Após anos e anos ligada a uma profissão que despertou em mim a sensibilidade para a literatura e o poder das palavras, não pude ficar indiferente ao discurso do Papa Francisco por ocasião da sua recente visita ao campo de refugiados Mavrovouni, na ilha grega de Lesbos – um dos locais do mundo onde a crise dos refugiados mais tem sido alvo de instrumentalização política.

O Papa já visitara a ilha há cinco anos e chamou novamente a atenção para a crueza que os refugiados e migrantes enfrentam, realçando a vergonha que deveríamos sentir pelo facto de a paralisia política apenas tem agravar a situação de desespero em que se encontram.

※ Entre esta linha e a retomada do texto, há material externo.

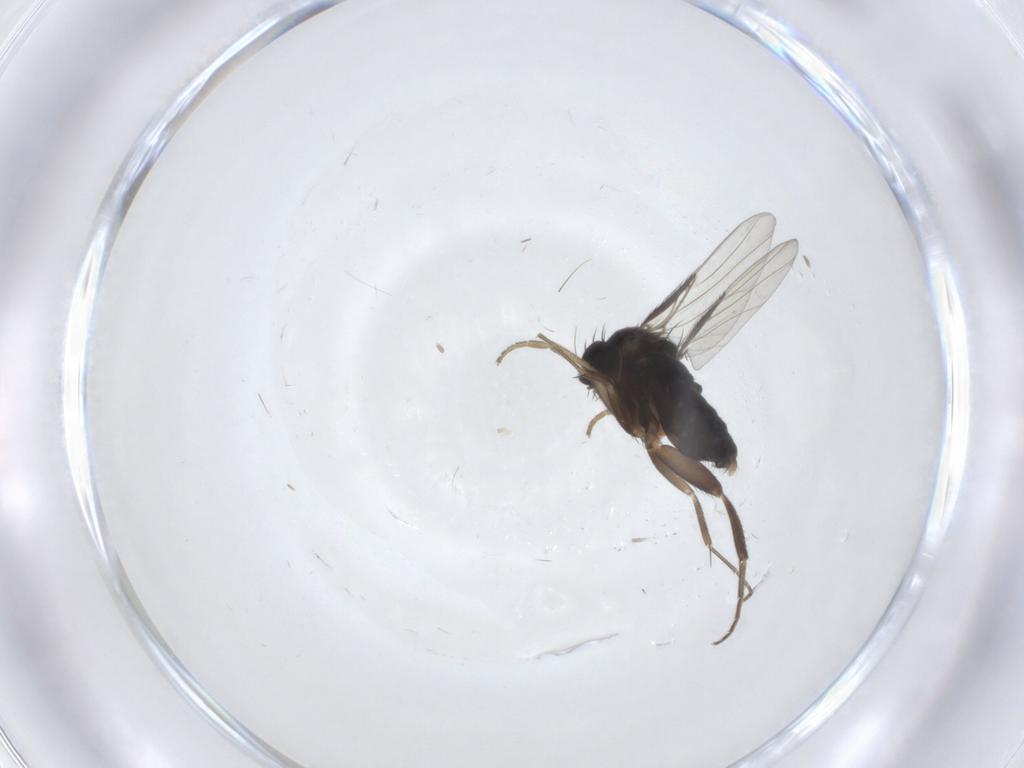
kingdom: Animalia
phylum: Arthropoda
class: Insecta
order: Diptera
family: Phoridae
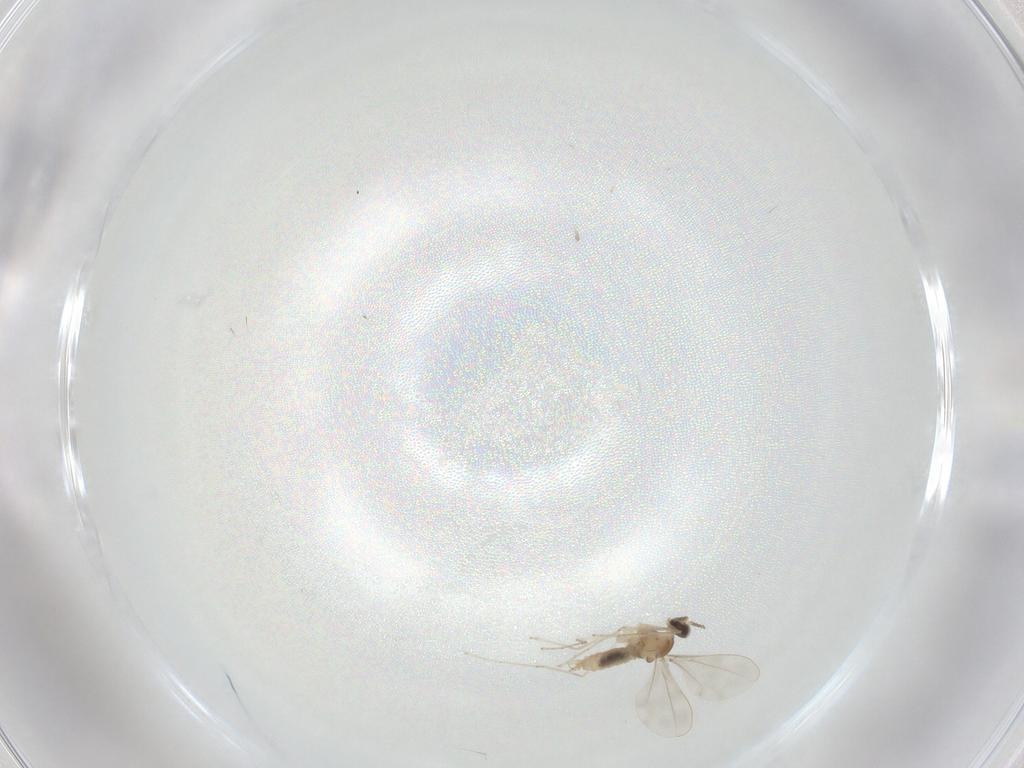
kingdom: Animalia
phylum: Arthropoda
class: Insecta
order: Diptera
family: Cecidomyiidae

Sem poupar críticas, confrontou o problema e apelou a todos que ultrapassem “a paralisia do medo, a indiferença que mata, o desprezo cínico que, sem escrúpulos, condena os marginalizados à morte.”

São especialmente tocantes as palavras que usa em relação ao Mediterrâneo, quando diz, “não permitamos que o nosso mar (mare nostrum) se transforme num mar desolado de morte (mare mortuum)”, apelando a que se trave este “naufrágio de civilização”.

Não sou indiferente à oratória religiosa que tão bem usa o dom da eloquência para tocar profundamente o coração dos crentes. Mas mesmo para aqueles que não possuem em si a fé para comungar dos ideais e rituais da Igreja Católica – ou de qualquer outra religião – é uma oratória universal que, por vezes, consegue ir muito mais longe do que quaisquer lugares-comuns do discurso político. E a verdade é que o nosso discurso político, mesmo com as devidas ressalvas, tem sido miserável e condenado ao vazio e ao politicamente correto. São palavras ocas que não se refletem em ações decisivas.

E no dia de hoje, 10 de dezembro, data em que se celebra o Dia Internacional dos Direitos Humanos, dia em que a Assembleia das Nações Unidas adotou a Carta Universal dos Direitos Humanos em 1948, somos confrontados, mais do que nunca, com este buraco negro que engole a política e a sociedade civil, deixando-nos entregues a uma apatia geral que corrói as nossas crenças, o nosso otimismo e esperança.

Nesta época em que tantos desejam o regresso dos muros, arames farpados e betão para afastar aqueles que consideram o “opróbrio da terra”, muito se esquecem que tudo está interligado. Assim como grande parte da solução para a pandemia passa por uma resposta global, e não nacionalista e isolacionista, a questão dos refugiados ultrapassa as fronteiras de países em guerra, em lugares distantes onde a democracia é uma ilusão.

Haverá cada vez mais refugiados pelas mais variadas razões e, nas próximas décadas, milhões serão forçados a abandonar o território onde vivem por força de alterações climáticas. Para onde irão?

Esta apatia que nos tem vindo massivamente a dominar é como um veneno que se entranhou em tantos de nós e, por essa razão, talvez já não estejamos muito distantes dos cenários apocalípticos em que habitamos a terra como mortos-vivos a vaguear, sem propósito, tentando apenas sobreviver.

Uma apatia que se tornou monstruosa, como os monstros da Antiguidade combatidos por heróis lendários. Já não somos mais o reflexo dessas figuras humanas épicas que ilustravam o melhor da Humanidade. A atravessámos o ‘espelho’ e iniciámos o processo de nos convertermos nesse monstro hediondo que se esconde no coração das trevas.